Developer issues with commonhold
Developers encounter several problems with commonhold but most notably is the lack of financial incentive to adopt the system. Unlike the leasehold system, there is no long term income to be gained from ground rent or lease extensions and of course, no freehold title that can be sold to a third party for additional revenue. Furthermore, in the leasehold system, the property reverts back to the freeholder in the event of the lease term expiring, whereas in commonhold the property is owned by the unit-holder for an unlimited amount of time. Therefore, the leasehold system is much more lucrative for developers.
Another issue with commonhold is that it does not work well in mixed-use developments, for example, a block of flats with commercial units such as shops, which are popular builds for developers. While both residential and non-residential parties will have differing interests in the building, it is likely that the party with the most members will be able to influence the management of the building as they will have more votes.

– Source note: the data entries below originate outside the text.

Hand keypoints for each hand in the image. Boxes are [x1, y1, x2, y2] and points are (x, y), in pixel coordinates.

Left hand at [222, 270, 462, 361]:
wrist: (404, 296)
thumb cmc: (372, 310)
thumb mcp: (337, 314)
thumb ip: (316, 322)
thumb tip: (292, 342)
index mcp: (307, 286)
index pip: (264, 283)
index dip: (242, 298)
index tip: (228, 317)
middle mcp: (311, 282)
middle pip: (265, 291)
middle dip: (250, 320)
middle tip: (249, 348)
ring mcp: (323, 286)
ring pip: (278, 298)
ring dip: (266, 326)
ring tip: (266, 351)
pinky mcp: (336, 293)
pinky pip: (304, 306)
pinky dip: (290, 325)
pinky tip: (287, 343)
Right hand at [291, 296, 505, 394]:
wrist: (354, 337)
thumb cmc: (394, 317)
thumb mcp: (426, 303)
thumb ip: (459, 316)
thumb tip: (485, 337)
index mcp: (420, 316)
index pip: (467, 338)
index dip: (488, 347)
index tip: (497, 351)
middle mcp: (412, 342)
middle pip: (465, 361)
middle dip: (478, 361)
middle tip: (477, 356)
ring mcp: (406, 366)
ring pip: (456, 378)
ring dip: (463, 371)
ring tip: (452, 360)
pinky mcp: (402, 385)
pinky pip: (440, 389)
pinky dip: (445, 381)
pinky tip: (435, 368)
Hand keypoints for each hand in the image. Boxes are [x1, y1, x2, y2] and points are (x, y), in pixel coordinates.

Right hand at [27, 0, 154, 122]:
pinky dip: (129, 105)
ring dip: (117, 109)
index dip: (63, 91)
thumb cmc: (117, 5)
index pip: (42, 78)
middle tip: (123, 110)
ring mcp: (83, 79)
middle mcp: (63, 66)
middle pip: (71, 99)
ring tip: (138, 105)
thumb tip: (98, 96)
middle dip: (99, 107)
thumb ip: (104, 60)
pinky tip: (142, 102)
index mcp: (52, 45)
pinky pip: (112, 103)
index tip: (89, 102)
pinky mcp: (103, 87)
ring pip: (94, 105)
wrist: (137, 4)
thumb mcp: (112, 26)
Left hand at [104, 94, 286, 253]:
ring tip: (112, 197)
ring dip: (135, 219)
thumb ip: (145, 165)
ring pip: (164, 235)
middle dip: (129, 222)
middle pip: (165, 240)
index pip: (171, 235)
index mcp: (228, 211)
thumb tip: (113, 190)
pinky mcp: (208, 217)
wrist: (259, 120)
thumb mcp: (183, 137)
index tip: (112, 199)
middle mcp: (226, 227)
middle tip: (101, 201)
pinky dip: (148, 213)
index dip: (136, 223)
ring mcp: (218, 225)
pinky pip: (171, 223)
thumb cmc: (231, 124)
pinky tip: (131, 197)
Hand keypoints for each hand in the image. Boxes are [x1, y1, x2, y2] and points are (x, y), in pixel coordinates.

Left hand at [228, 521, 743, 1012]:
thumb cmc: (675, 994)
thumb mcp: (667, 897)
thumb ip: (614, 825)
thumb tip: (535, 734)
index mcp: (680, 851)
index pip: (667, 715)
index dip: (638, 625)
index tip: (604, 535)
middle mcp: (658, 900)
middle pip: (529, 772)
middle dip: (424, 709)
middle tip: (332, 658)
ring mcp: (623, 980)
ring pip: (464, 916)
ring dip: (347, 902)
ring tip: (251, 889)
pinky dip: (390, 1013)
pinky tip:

Lastly, commonhold does not provide robust development rights or a flexible way for developers to sell individual units while completing the construction of the entire site. As the commonhold association becomes the registered owner of the common parts as soon as the first unit is sold, the developer must reserve development rights in the Commonhold Community Statement in order to complete the works. However, developers have raised concerns that these development rights do not meet the needs of modern developments.
Reinvigorating commonhold – proposals by the Law Commission
In 2018, the Law Commission called for evidence on the commonhold system in order to produce a consultation paper entitled, “Reinvigorating commonhold: an alternative to leasehold ownership”. This came as part of several other reviews by the Law Commission, conducted on the leasehold system, which is currently fraught with problems.
As highlighted earlier, commonhold was originally introduced as an alternative to leasehold, however, it has not been well-received due to its own onslaught of problems. The Law Commission has therefore conducted this consultation in an attempt to discover which aspects of the law are impeding the success of commonhold. Based on the obtained evidence, the Law Commission outlined several preliminary proposals for reform.
The Law Commission’s proposals for commonhold reform include:
- Enable commonhold to be used for larger, mixed-use developments which accommodate not only residential properties but also shops, restaurants and leisure facilities
- Allow shared ownership leases and other forms of affordable housing to be included within commonhold.
- Make it easier for existing leaseholders to convert to commonhold and gain greater control over their properties
- Improve mortgage lenders’ confidence in commonhold to increase the choice of financing available for home buyers
- Provide homeowners with a greater say in how the costs of running their commonhold are met
- Enable homeowners to end unattractive long-term contracts imposed by developers
- Raise consumer awareness of commonhold as a suitable alternative to leasehold in order to encourage uptake
Following on from these proposals, the Law Commission is preparing their final report on commonhold reform, which is set to be published in the first half of 2020.
It’s unfortunate that the current commonhold system poses significant problems for the various stakeholders involved in implementation and operation; otherwise, it may have been a great success following its 2002 launch. However, there was and still is a lack of awareness in the industry which has undeniably hindered its success. Still, the Law Commission is seeking to rectify these issues, which could lead to a “reinvigoration” of commonhold.
Nonetheless, it is difficult to ascertain just how successful they will be in their quest before viewing their final report and proposals. We may just see leaseholders continuing to enfranchise (purchase the freehold) as a simpler and easier method of gaining greater control of their homes.